» **EXCERPT PROVIDED**
^^^^^^^^^^^^^^^^

What are the advantages of the dual-layer memory architecture over traditional architectures?

The dual-layer architecture eliminates content overlap between short-term and mid-term memory, reduces API call count, and improves response speed. The architecture is also more concise, easier to understand and maintain, and intelligently merges both memory layers to form complete context.

How do I choose the right memory isolation level?

Session Isolation: Suitable for scenarios requiring strict privacy protection, such as customer consultations
User Isolation: Suitable for personal assistants that need to remember user preferences and habits
Team Isolation: Suitable for team collaboration, sharing knowledge and accumulated experience

Details

How does the memory system handle multimodal content?

The system supports memory storage and retrieval for multimodal content including text and images. Using vector databases for semantic similarity searches, it can perform intelligent matching across languages and multimodal content.

Details

How is memory retrieval accuracy ensured?

The system uses advanced vector embedding technology to convert content into semantic vectors, performing retrieval through semantic similarity rather than keyword matching. This ensures the most relevant historical memories are found, even when expressed differently.

^^^^^^^^^^^^^^^^

» **RECORD SET**

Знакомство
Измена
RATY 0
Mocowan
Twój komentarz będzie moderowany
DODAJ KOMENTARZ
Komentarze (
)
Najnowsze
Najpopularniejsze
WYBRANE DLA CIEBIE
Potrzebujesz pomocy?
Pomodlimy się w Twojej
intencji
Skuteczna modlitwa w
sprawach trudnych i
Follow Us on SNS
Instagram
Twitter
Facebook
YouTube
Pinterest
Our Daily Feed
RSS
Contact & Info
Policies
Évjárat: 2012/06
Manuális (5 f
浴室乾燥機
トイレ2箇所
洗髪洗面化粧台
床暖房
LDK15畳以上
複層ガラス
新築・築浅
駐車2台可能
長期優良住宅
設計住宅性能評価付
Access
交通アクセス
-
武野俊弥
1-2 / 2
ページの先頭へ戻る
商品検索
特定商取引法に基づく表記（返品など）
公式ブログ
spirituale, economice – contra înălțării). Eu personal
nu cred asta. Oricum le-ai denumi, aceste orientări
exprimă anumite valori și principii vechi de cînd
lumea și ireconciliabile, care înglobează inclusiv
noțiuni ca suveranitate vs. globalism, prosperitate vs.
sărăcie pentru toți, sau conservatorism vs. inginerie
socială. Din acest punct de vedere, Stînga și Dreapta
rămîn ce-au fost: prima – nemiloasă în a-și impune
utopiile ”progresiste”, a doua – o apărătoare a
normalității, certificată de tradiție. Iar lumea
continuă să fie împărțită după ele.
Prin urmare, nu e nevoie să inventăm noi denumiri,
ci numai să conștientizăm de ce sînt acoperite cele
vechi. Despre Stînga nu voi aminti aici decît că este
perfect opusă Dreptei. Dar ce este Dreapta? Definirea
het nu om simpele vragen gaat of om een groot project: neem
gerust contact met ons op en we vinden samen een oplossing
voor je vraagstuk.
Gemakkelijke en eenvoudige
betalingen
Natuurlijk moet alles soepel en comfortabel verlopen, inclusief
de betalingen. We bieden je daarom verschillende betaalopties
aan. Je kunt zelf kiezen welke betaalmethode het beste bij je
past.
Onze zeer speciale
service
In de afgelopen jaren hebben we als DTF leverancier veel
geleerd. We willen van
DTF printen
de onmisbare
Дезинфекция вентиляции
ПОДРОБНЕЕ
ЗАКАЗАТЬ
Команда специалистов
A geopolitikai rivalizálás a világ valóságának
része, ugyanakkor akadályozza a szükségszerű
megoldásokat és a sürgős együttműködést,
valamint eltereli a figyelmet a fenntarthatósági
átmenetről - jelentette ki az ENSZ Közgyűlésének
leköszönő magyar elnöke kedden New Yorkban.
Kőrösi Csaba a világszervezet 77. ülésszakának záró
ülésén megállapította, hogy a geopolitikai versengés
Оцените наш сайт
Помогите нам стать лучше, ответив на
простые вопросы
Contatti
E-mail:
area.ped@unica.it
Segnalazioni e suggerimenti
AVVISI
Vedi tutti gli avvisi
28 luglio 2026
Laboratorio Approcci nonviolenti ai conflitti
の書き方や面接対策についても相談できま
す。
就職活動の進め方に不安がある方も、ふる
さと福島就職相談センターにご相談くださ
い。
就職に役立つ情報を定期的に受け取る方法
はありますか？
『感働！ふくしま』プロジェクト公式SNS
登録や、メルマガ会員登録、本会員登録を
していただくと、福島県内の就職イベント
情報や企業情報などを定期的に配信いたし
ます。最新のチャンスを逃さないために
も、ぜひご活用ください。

^^^^^^^^^^^^^^^^

» **QUESTIONS ON THE MATERIAL**
[1] According to the memory FAQ, what does the dual-layer architecture eliminate between short-term and mid-term memory?
[2] Reproduce the stretch of the memory FAQ from "How is memory" through "when expressed differently.", swapping "keyword matching" for "full-text search".
[3] Pick up the memory FAQ where it stops and keep writing it.
The data isn't needed for anything here.

» **OUTPUTS IN ORDER**
[1] It eliminates content overlap between short-term and mid-term memory.

[2]
How is memory retrieval accuracy ensured?

The system uses advanced vector embedding technology to convert content into semantic vectors, performing retrieval through semantic similarity rather than full-text search. This ensures the most relevant historical memories are found, even when expressed differently.

[3]
How can I optimize memory system performance?

Set retrieval count appropriately to avoid speed impacts from excessive retrieval
Adjust recent conversation message count based on use case
Enable intelligent summarization to compress lengthy conversations
Regularly clean up invalid or outdated memories

Details

How is memory data security ensured?

Memory data employs multi-level isolation mechanisms and supports end-to-end encrypted storage. Based on the configured isolation level, data access permissions are strictly controlled to ensure the privacy and security of user and team data.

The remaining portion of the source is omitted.